All three of the Catholic Charities pantries have expanded their shelf space and freezer capacity under the three men, but the need remains constant and growing — even in places like Johnson County.
“I began talking with clients and I found out that just in this area [near the pantry] there’s a lot of Section 8 (low income) housing and a lot of people who have difficulty getting by, or who are barely getting by,” said Weigel. “It surprised me. It saddened me.
“But I’m glad we’re here for them.”
Lessons of life and generosity
Managing the food pantries has led the three men to understand poverty in ways they never had before.
“I can really feel people’s pain now, because I live it with them five days a week,” said Bailey.
Bailey is appreciative of the professional Catholic Charities staff and the anonymous donors who bring their little bags of food to churches and schools for collection.
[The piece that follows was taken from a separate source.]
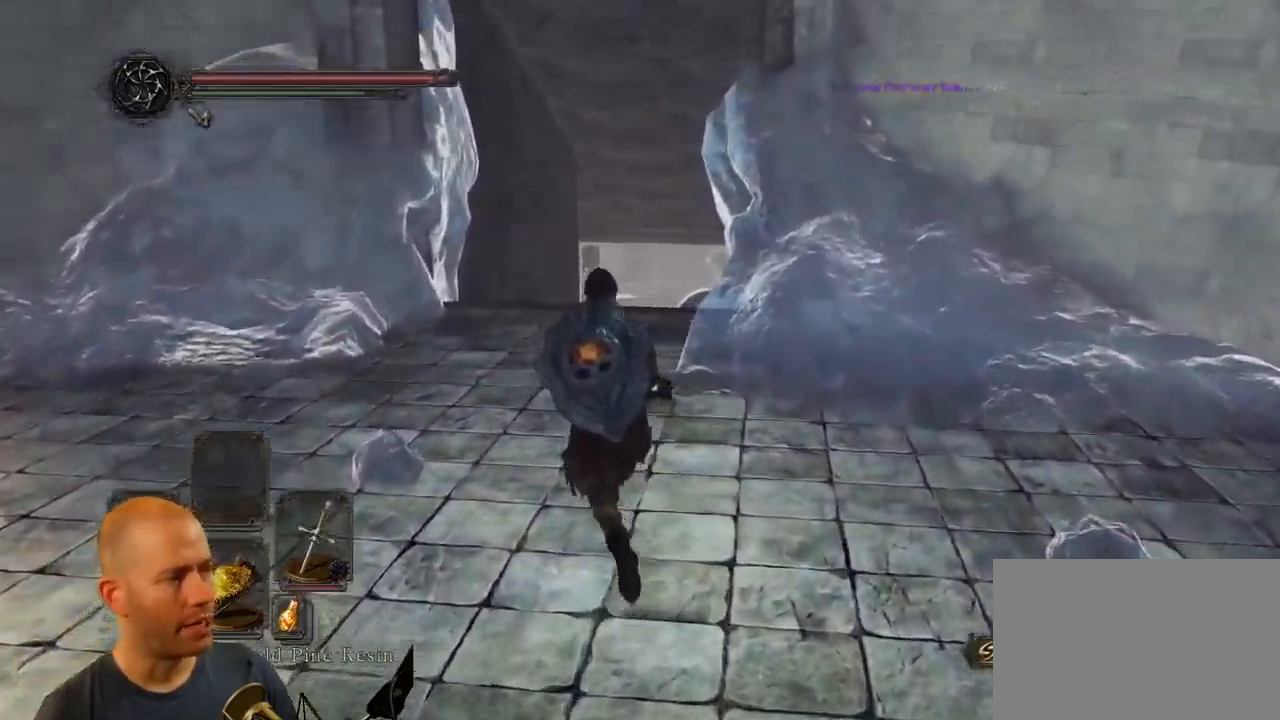
{"buttons": ["CIRCLE"], "left_stick": "up", "right_stick": "center", "events": [[50, "CIRCLE", "down"]]}
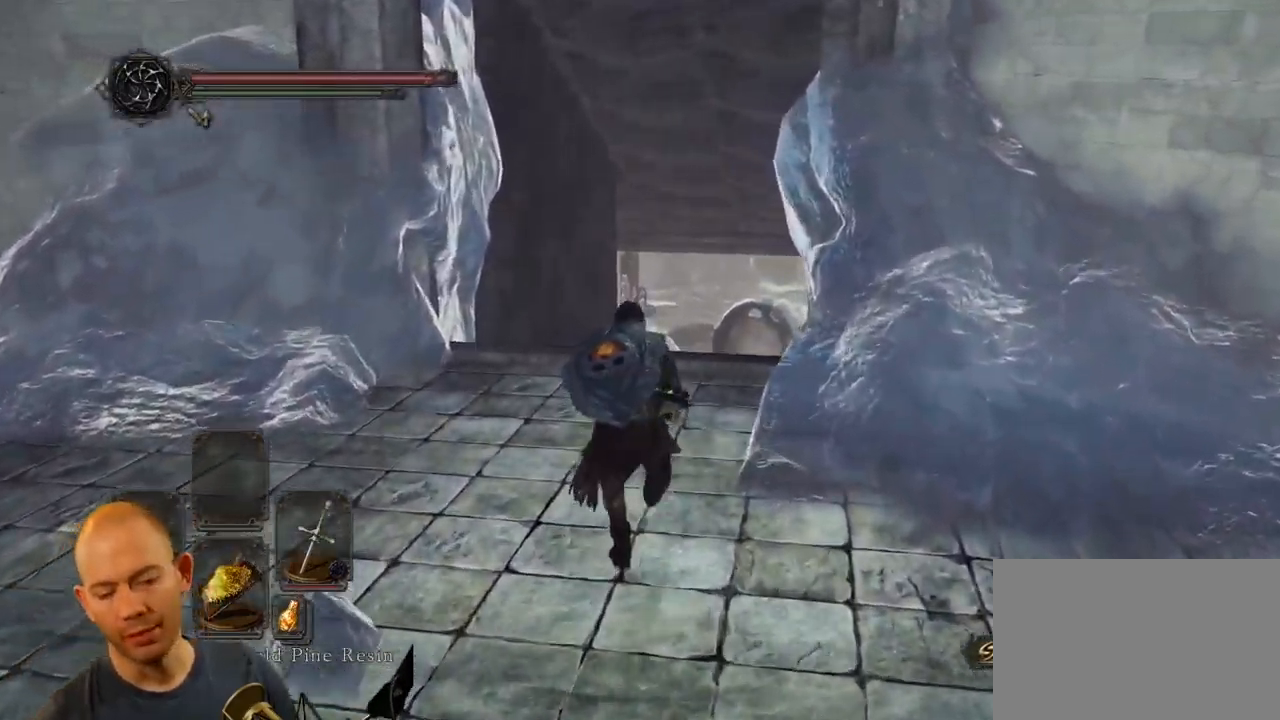
{"buttons": [], "left_stick": "up", "right_stick": "center", "events": [[484, "CIRCLE", "up"]]}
“I see a dark side of our country down here, because there are legitimately poor people there,” he said. “But the flip side is that they have a place to go, and there are generous people out there who want to help them, without any notoriety or the government telling them to do it.”
Sure, he’s doing something for others, but his volunteerism does something for him, too.
“I like this because I see results,” said Bailey. “When I go home after we’ve fed 30 families, I feel good. I feel like I have a purpose. I see a lot of my [retired] friends who golf three or four times a week, but I have a fuller retirement.
“I get what I need doing this or I wouldn’t be here, because I’m not that nice a guy. It’s a two-way street. I do some good, but I get a lot out of it personally.”
Weigel has also learned that the reality of poverty can hide behind the mask of an allegedly well-off area like Johnson County.
“It made me much more aware that right here in Johnson County we have people in need,” he said. “We see the people, but we don’t see their needs. And we have, right here in Johnson County, a lot of people willing to share. My job is to get those two things together, somehow.”
Weigel now more fully appreciates that he — and most other people — spend most of their lives only a paycheck away from being a pantry client.
“It gives a wonderful sense of accomplishment each week to think that I did something to help someone in need, but it’s also a responsibility,” said Weigel. “I need to make sure to do the right things, so the next person in need will get some help.”